Wednesday, 16 December 2015

CD Reviews (The Straits Times, December 2015)

ROGER-DUCASSE Complete Piano Music
Nimbus Records 5927 (3 CDs) / ****1/2

The French composer Jean Roger-Ducasse (1873-1954), who should not be confused with Paul Dukas (composer of The Sorceror's Apprentice), was an important musical establishment during his time. Pupil of Gabriel Fauré, classmate of Maurice Ravel and close friend of Claude Debussy, his music fell into neglect thanks to the inexorable rise of modernism and atonality during the first half of the 20th century. 

There is little that is academic, formulaic or reactionary about his piano music, composed between 1899 and 1923, and presented here complete for the first time. His style is allied to Fauré's love of melody, and progresses through dense contrapuntal mastery to the subtle dissonances of Debussy's impressionism.

Like Chopin, he favoured smaller forms like Études and Préludes, and composed three Barcarolles, the first of which was a conscious tribute to the Polish genius. Descriptive titles were shunned, which may led to this absolute music to be virtually forgotten. 

The first two discs are devoted to solo music, with the third disc featuring music for four hands, which include three books of Études.  Heard alongside Debussy's Études, composed around the same time, Roger-Ducasse sounds almost conservative by comparison. The indefatigable English pianist Martin Jones, who revels in arcane French and Spanish repertoire, is a totally musical and persuasive guide, bringing much colour and beauty to these unknown gems. 

BRAHMS Serenades
Gewandhausorchester / RICCARDO CHAILLY
Decca 478 6775 / *****

Johannes Brahms (1833-1897) had to wait until he was 43 before he completed his first symphony, so daunted by the prediction that he was to become Beethoven's successor.

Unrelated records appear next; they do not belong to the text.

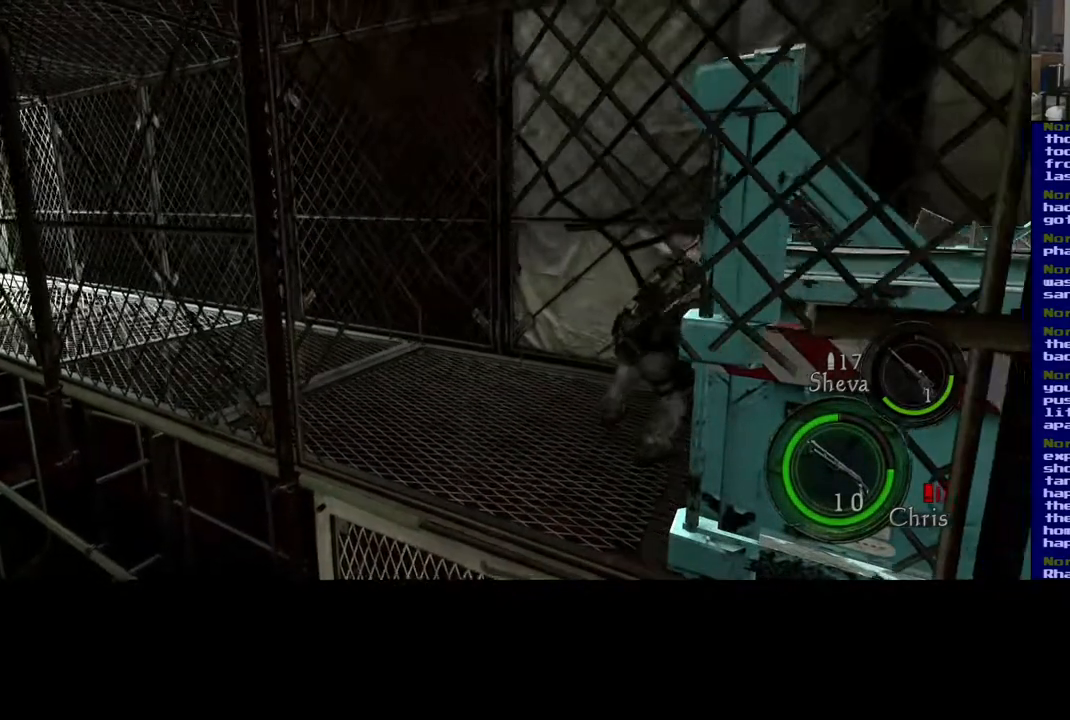
{"buttons": ["X"], "left_stick": "up-right", "right_stick": "center", "events": []}
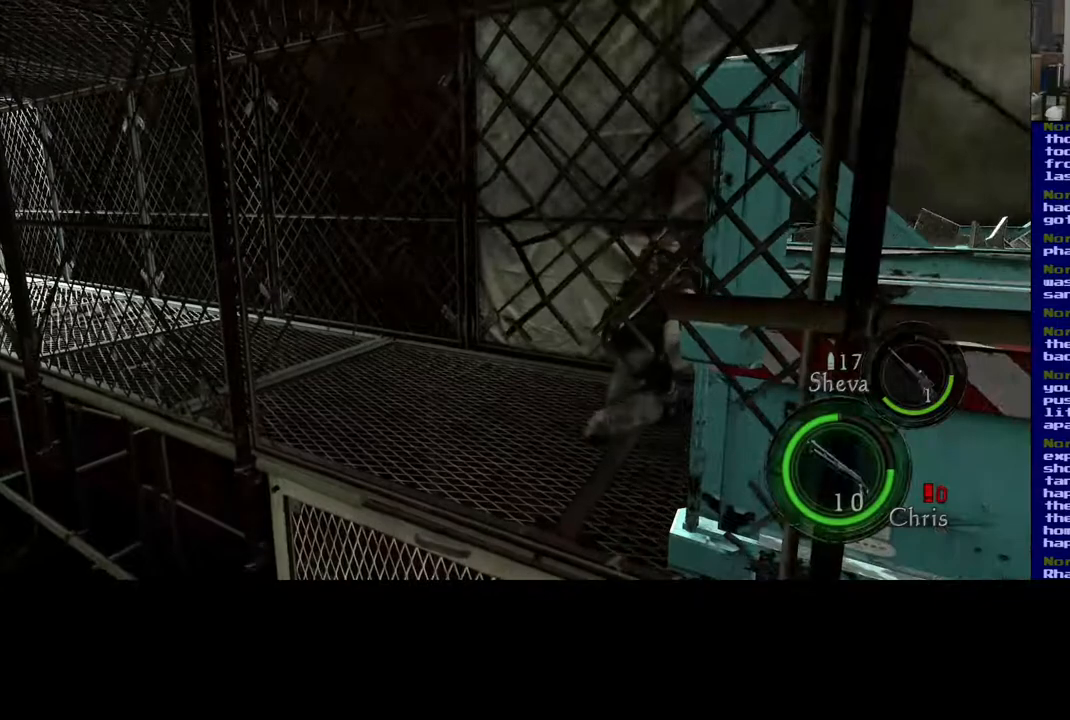
{"buttons": ["X"], "left_stick": "up-right", "right_stick": "center", "events": []}
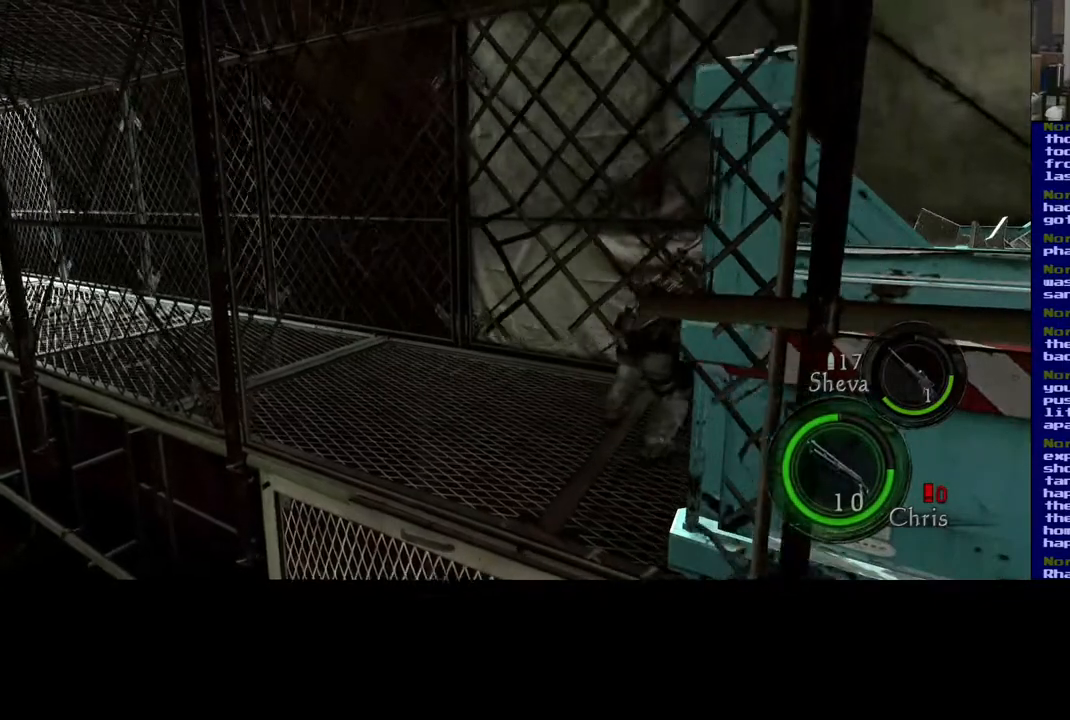
{"buttons": ["X"], "left_stick": "up-right", "right_stick": "center", "events": []}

He however had practice in symphonic writing with the two Serenades, his earliest orchestral pieces composed between 1857 and 1859. These are works in six and five movements respectively, which have models in Mozart and Haydn, but point to the very promising future of his later works. 

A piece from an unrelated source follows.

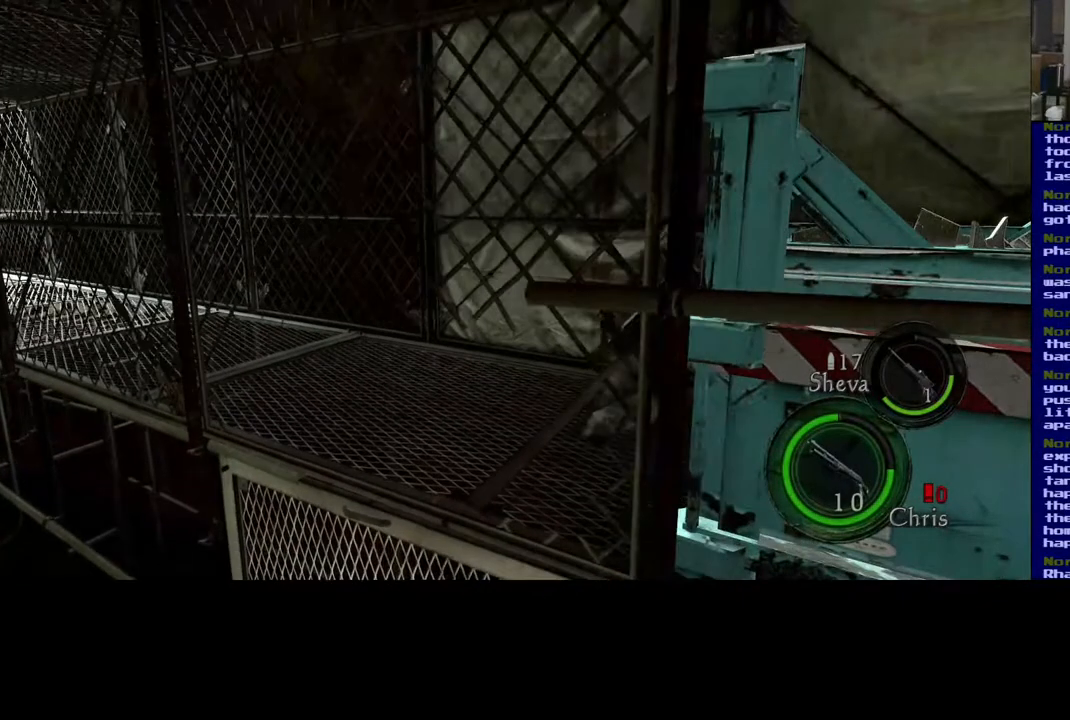
{"buttons": ["X"], "left_stick": "up-right", "right_stick": "center", "events": []}
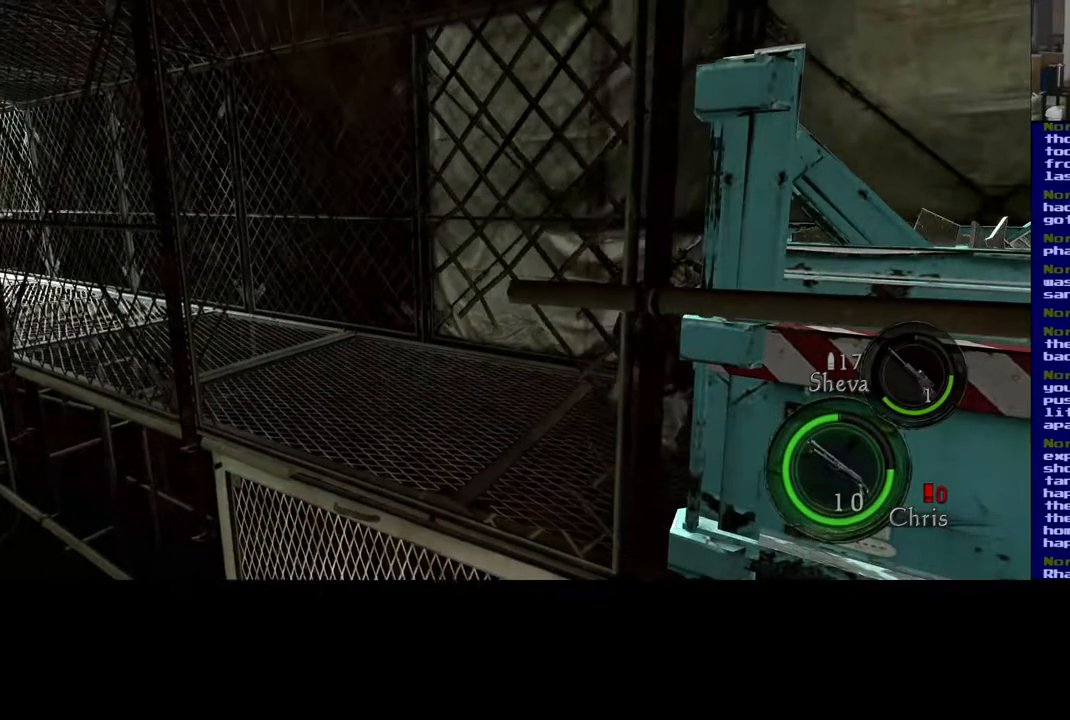
{"buttons": ["X"], "left_stick": "up-right", "right_stick": "center", "events": []}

The First Serenade (Op.11) is longer than any of his four symphonies, and is filled with the same expressive devices to be found in those masterpieces. Its Scherzo second movement uses a similar theme that occurs in the corresponding movement of the Second Piano Concerto.

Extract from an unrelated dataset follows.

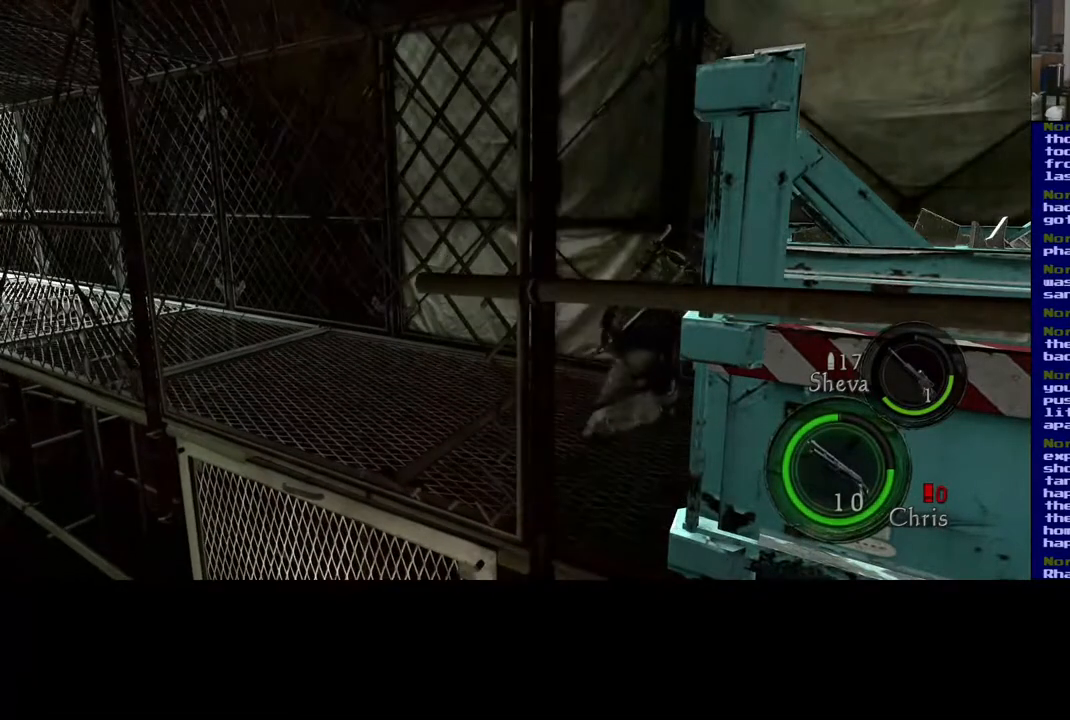
{"buttons": ["X"], "left_stick": "up-right", "right_stick": "center", "events": []}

The shorter Second Serenade (Op.16) omits violins completely and has the feel of the wind serenades that Mozart so loved. Although less popular than its predecessor, the work is unique in its conception. Italian conductor Riccardo Chailly and the Gewandhausorchester of Leipzig, recipients of the Gramophone Award for Brahms' symphonies, deliver the same dedicated and refined performances that so distinguished those readings. This disc completes their Brahms orchestral cycle which is essential listening, and must be savoured in its entirety.